The process of reversion to being a man, he said, simply was to “acknowledge that you were never a woman, you’ve been permanently mutilated, and you’ll never again be able to function again in the same way as a man.”
He stressed, “There’s no going back. [The surgeon] has mutilated you in the cruelest way, never considering that such a surgery might not have been necessary.”
McHugh agreed. He said, “A reversal is not easy. You can’t replace what’s been cut off.”
A “sex change,” Heyer continued, leads “down a road of terrible pain.” The better option, he opined, is psychiatric treatment to help someone struggling with a gender-identity issue. Heyer himself received consolation by becoming a Christian and “finding the truth in Christ.”

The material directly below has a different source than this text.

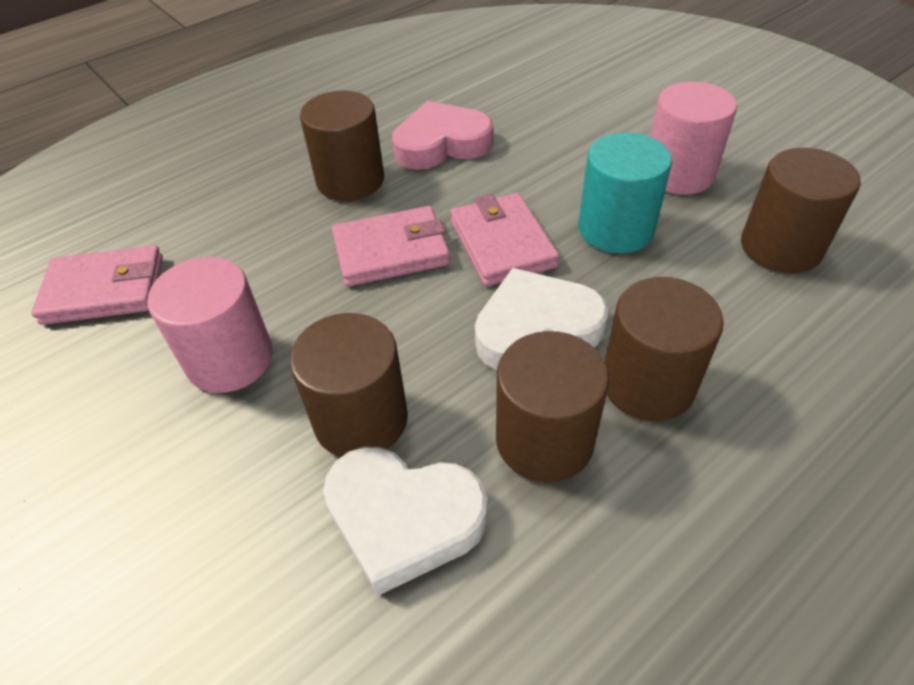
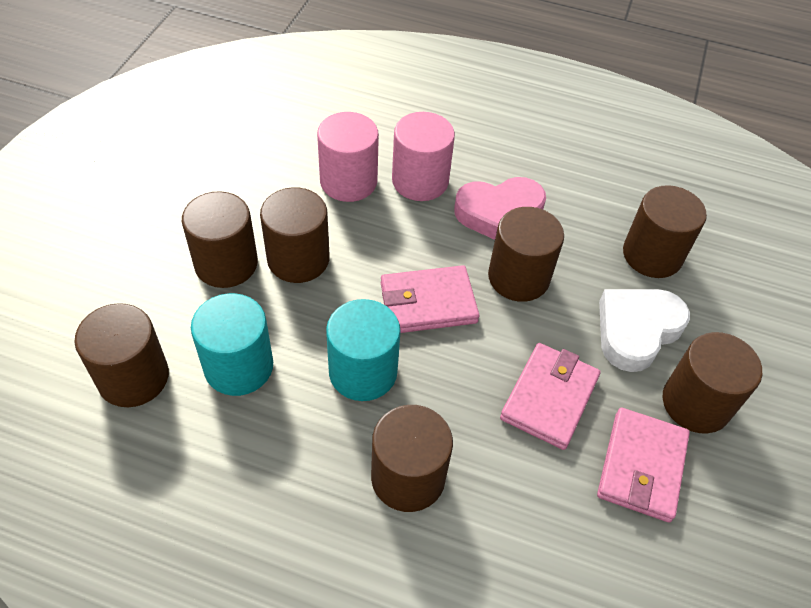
brown cylinder: [290,313,408,457] [300,91,384,201] [496,331,609,482] [605,277,724,421] [741,148,861,273] = 5 -> [74,303,169,407] [182,191,258,288] [260,187,330,283] [371,405,453,512] [488,207,564,302] [623,185,707,278] [663,332,762,433] = 7
turquoise cylinder: [579,132,672,254] = 1 -> [191,293,273,396] [326,299,401,401] = 2
white heart: [323,447,487,596] [475,268,608,370] = 2 -> [599,289,690,372] = 1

Dr. Denise Hunnell, a fellow with Human Life International, agrees that surgical interventions can’t change an individual’s innate sexual identity. “God made us one way, male or female; it is not a choice we make,” she said.
Like Pope Benedict, she is distressed by attempts to eliminate gender differences. In an article published by Zenit news service, she cited the example of a school in Sweden that is adopting policies in an attempt to raise “genderless” children. Students, for example, are not referred to as boys and girls, but “friends.” Male-female romance stories, such as Cinderella, are banned.
“The desire to change one’s sex is a disorder,” said Hunnell, who has an undergraduate degree in biochemistry and psychology and served as a family physician with the U.S. Air Force. “It’s a self-loathing. ‘Transgendered’ persons have a problem with who they are.”
Normalizing “transgendered” persons harms the family, she said, denying the complementarity of man and woman. She said, “If you deny the need for complementarity, you deny the basis of the family structure. You also open the door to other alternatives, such as having three or more persons rather than one man or woman.”
She concluded, “We want to treat ‘transgendered’ persons with dignity and compassion. However, true charity dictates that we don’t facilitate disordered behaviors. Accepting such behaviors is not true love.”
Register correspondent Jim Graves writes from Newport Beach, California.